**Instructions to follow:** Give the entries again in full. Nothing may be altered.

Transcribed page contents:
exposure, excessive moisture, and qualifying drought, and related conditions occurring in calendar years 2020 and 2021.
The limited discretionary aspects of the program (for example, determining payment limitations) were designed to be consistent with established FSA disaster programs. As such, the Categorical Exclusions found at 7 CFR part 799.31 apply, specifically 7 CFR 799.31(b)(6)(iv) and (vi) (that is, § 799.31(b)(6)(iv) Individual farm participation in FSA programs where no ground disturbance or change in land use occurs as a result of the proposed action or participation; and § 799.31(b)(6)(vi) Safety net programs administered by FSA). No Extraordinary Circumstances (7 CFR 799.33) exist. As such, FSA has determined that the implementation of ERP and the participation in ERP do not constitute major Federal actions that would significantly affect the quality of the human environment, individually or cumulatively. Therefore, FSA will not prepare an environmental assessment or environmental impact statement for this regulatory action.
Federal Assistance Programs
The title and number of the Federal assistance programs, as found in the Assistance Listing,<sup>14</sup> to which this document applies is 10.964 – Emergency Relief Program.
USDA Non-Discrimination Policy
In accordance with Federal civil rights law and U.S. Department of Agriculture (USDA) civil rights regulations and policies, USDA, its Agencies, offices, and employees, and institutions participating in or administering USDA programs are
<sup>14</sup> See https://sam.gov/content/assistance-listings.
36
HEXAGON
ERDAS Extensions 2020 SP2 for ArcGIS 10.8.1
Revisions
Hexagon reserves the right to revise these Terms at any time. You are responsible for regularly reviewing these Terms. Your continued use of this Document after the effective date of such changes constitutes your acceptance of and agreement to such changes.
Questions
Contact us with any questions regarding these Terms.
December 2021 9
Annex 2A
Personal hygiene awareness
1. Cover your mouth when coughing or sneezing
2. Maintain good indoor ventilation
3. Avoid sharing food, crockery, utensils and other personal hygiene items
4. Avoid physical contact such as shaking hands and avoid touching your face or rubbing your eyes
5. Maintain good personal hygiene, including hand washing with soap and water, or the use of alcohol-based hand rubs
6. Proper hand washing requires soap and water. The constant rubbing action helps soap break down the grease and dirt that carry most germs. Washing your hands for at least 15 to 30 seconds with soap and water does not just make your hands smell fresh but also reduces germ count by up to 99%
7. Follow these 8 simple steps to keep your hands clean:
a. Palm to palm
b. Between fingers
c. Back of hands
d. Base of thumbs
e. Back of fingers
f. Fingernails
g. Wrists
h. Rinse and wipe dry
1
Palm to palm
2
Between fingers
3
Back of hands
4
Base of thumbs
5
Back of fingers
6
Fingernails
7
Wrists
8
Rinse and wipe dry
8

**Response to this task:**
exposure, excessive moisture, and qualifying drought, and related conditions occurring in calendar years 2020 and 2021.
The limited discretionary aspects of the program (for example, determining payment limitations) were designed to be consistent with established FSA disaster programs. As such, the Categorical Exclusions found at 7 CFR part 799.31 apply, specifically 7 CFR 799.31(b)(6)(iv) and (vi) (that is, § 799.31(b)(6)(iv) Individual farm participation in FSA programs where no ground disturbance or change in land use occurs as a result of the proposed action or participation; and § 799.31(b)(6)(vi) Safety net programs administered by FSA). No Extraordinary Circumstances (7 CFR 799.33) exist. As such, FSA has determined that the implementation of ERP and the participation in ERP do not constitute major Federal actions that would significantly affect the quality of the human environment, individually or cumulatively. Therefore, FSA will not prepare an environmental assessment or environmental impact statement for this regulatory action.
Federal Assistance Programs
The title and number of the Federal assistance programs, as found in the Assistance Listing,<sup>14</sup> to which this document applies is 10.964 – Emergency Relief Program.
USDA Non-Discrimination Policy
In accordance with Federal civil rights law and U.S. Department of Agriculture (USDA) civil rights regulations and policies, USDA, its Agencies, offices, and employees, and institutions participating in or administering USDA programs are
<sup>14</sup> See https://sam.gov/content/assistance-listings.
36
HEXAGON
ERDAS Extensions 2020 SP2 for ArcGIS 10.8.1
Revisions
Hexagon reserves the right to revise these Terms at any time. You are responsible for regularly reviewing these Terms. Your continued use of this Document after the effective date of such changes constitutes your acceptance of and agreement to such changes.
Questions
Contact us with any questions regarding these Terms.
December 2021 9
Annex 2A
Personal hygiene awareness
1. Cover your mouth when coughing or sneezing
2. Maintain good indoor ventilation
3. Avoid sharing food, crockery, utensils and other personal hygiene items
4. Avoid physical contact such as shaking hands and avoid touching your face or rubbing your eyes
5. Maintain good personal hygiene, including hand washing with soap and water, or the use of alcohol-based hand rubs
6. Proper hand washing requires soap and water. The constant rubbing action helps soap break down the grease and dirt that carry most germs. Washing your hands for at least 15 to 30 seconds with soap and water does not just make your hands smell fresh but also reduces germ count by up to 99%
7. Follow these 8 simple steps to keep your hands clean:
a. Palm to palm
b. Between fingers
c. Back of hands
d. Base of thumbs
e. Back of fingers
f. Fingernails
g. Wrists
h. Rinse and wipe dry
1
Palm to palm
2
Between fingers
3
Back of hands
4
Base of thumbs
5
Back of fingers
6
Fingernails
7
Wrists
8
Rinse and wipe dry
8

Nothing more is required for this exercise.